About this task: Write the next part of the article on gene editing chickens to resist bird flu, starting right after its final sentence.

Passage shown:
........

Recent advances in gene editing technology could potentially be used to create disease-resistant animals. This could curtail the spread of avian influenza, commonly known as bird flu.
In a recent gene editing study, my colleagues and I showcased the potential of gene editing to protect chickens from the threat of bird flu. This disease is caused by an ever-evolving virus that gets around numerous biosecurity measures such as good hygiene, restricting bird movements, surveillance through appropriate testing, and selective elimination of infected birds.
A gene editing breakthrough would stem the huge economic losses currently suffered as a result of bird flu outbreaks. It would also be a significant step in controlling a disease that can cause serious sickness and death in humans.
Why managing bird flu matters
Outbreaks of bird flu around the world cost billions of dollars in losses. The United States Department of Agriculture reported that up to 50 million birds died from bird flu in 2022. Recently, the South African Poultry Association said more than 7 million chickens were destroyed after outbreaks were detected in the first half of 2023.

........

Supplied records:
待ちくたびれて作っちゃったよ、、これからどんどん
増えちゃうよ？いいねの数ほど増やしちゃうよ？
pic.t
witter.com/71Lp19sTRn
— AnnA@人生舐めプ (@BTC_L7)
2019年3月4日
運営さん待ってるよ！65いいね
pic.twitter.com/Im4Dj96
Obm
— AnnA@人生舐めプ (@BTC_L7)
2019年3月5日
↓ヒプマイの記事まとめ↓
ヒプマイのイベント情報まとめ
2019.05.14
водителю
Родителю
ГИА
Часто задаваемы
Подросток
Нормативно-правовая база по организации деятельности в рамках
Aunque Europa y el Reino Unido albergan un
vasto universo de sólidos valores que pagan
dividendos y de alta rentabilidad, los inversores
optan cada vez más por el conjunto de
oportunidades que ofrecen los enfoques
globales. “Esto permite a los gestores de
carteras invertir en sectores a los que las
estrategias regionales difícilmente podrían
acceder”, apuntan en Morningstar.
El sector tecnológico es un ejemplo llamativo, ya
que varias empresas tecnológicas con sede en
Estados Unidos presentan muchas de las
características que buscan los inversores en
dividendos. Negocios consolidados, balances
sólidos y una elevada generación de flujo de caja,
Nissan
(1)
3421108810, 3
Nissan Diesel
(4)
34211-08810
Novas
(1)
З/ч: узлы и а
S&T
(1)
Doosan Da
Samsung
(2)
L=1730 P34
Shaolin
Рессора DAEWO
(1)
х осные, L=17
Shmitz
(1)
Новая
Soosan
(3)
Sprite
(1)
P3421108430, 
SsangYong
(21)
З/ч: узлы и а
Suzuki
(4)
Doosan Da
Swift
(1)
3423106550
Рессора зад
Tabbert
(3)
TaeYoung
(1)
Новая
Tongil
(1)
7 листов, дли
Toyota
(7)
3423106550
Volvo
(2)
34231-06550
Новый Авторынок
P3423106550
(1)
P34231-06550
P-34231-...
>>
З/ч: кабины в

........

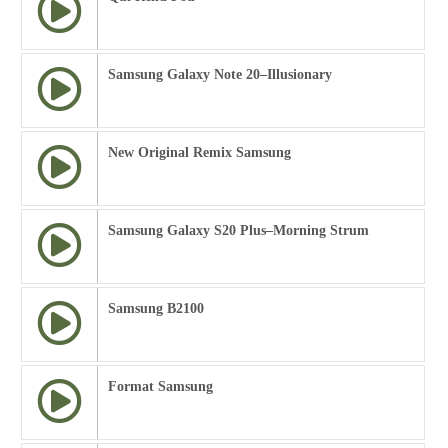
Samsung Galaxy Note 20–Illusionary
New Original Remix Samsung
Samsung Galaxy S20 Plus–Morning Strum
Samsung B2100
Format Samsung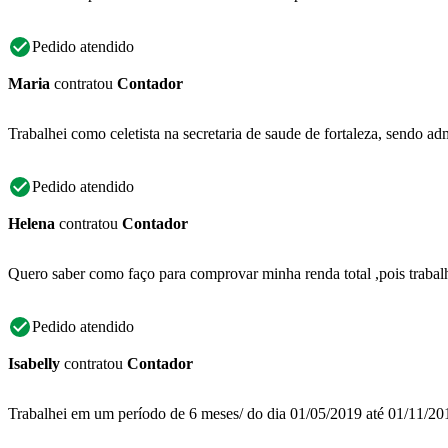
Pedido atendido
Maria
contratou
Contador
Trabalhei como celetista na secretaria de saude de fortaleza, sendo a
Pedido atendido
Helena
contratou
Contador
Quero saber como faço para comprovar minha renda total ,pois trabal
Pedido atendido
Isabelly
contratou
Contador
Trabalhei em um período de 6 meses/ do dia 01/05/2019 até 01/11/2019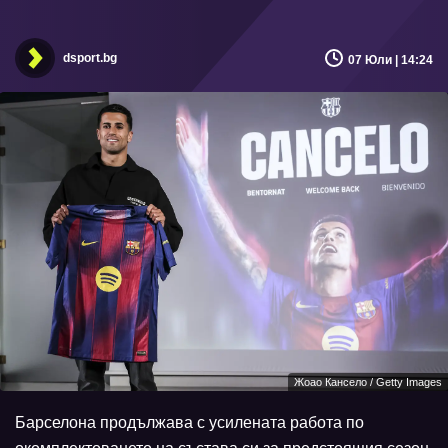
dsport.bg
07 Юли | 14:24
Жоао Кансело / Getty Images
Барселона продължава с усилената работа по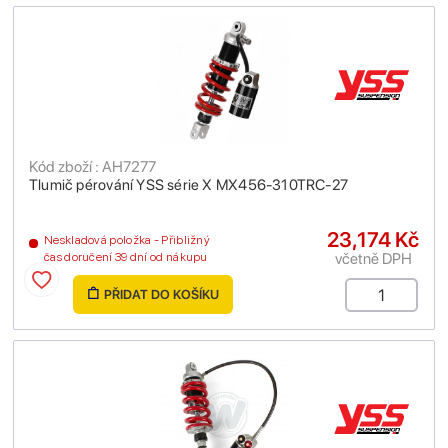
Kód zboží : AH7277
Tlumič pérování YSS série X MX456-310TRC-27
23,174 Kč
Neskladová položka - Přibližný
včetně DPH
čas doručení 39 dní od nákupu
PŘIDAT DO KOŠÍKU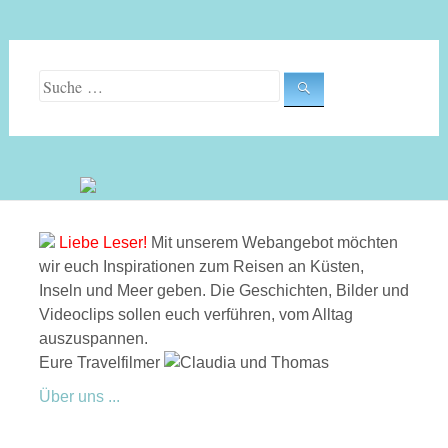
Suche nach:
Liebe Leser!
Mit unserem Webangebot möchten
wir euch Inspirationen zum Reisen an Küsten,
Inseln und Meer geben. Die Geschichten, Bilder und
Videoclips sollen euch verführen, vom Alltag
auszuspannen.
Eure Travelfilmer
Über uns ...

........

Exercise answer:
Beyond the economic implications, bird flu outbreaks also pose a risk to human health.
Prior to the COVID-19 pandemic, bird flu was considered a possible trigger for a devastating human pandemic. This prompted international surveillance led by the World Organisation for Animal Health, the World Health Organization and the Food and Agricultural Organisation of the United Nations.
The fear is well-founded as the three flu pandemics of the 20th century – including the 1918 flu pandemic that claimed tens of millions of lives – originated from birds.
Vaccinations can only do so much
Vaccination is a primary method for preventing bird flu outbreaks in chickens.
However, the effectiveness of vaccines is limited because the bird flu virus rapidly evolves. This makes existing vaccines less effective over time. Also, there are multiple strains of the bird flu virus but a vaccine is effective against a specific strain only.
It’s necessary to match a vaccine with the prevailing strain causing an outbreak. Using vaccines may also involve substantial costs and practical hurdles of distribution.
Gene editing to improve animal welfare
In contrast to vaccinations, gene editing targets a protein or proteins within chickens that are vital for all strains of bird flu, effectively stopping the virus in its tracks.
Gene editing refers to the process of making a precise change in a specific gene in an animal to introduce traits such as resistance to a particular disease, increased productivity and characteristics that enhance animal welfare.
A beneficial genetic change introduced into an animal using gene editing may already occur naturally in another animal.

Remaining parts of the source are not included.